Task description:
From the records below, transcribe exactly the lines that begin at the line with "left shoulder: (294, 150)" and end at the line with "right eye: (10, 110)", both included.
----- Record set
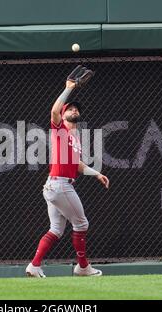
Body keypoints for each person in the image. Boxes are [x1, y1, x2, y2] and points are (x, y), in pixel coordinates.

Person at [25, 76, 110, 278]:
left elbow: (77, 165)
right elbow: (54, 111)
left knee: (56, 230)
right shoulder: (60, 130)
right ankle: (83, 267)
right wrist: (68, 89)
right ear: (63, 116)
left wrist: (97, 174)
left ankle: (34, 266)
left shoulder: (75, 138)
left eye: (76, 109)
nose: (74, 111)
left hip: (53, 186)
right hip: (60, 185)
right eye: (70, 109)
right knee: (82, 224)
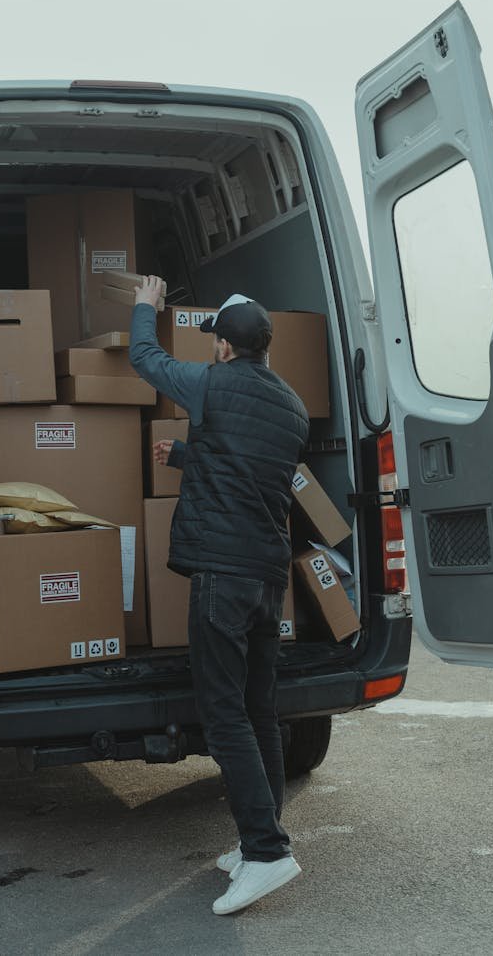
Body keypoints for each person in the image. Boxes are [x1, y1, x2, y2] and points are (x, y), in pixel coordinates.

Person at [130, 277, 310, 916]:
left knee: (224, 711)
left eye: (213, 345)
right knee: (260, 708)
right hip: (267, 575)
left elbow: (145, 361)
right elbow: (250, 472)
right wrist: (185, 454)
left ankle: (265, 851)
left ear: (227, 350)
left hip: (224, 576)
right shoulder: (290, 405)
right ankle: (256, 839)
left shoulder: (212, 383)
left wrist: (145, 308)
----------
----- Record set
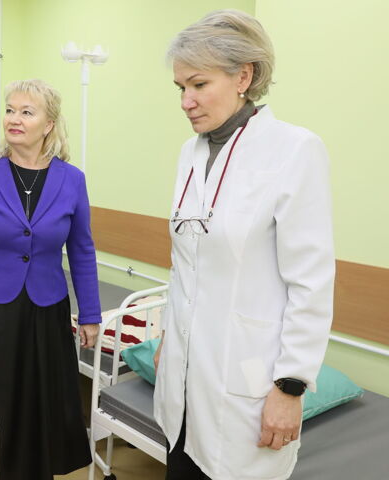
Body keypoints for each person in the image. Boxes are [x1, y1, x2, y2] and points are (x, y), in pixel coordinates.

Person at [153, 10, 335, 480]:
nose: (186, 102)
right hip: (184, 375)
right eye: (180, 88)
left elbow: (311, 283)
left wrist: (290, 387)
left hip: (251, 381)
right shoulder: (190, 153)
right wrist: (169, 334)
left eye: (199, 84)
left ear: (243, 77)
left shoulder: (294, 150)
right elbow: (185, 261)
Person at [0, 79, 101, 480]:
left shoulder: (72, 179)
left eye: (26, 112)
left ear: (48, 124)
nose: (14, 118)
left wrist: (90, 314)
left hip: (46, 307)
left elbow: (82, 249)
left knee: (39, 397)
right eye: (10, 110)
----------
Task response:
left shoulder: (294, 150)
right elbow: (185, 261)
Person at [0, 79, 101, 480]:
left shoulder: (72, 179)
left eye: (26, 112)
left ear: (48, 124)
nose: (14, 118)
left wrist: (90, 314)
left hip: (46, 307)
left elbow: (82, 249)
left knee: (39, 397)
right eye: (10, 110)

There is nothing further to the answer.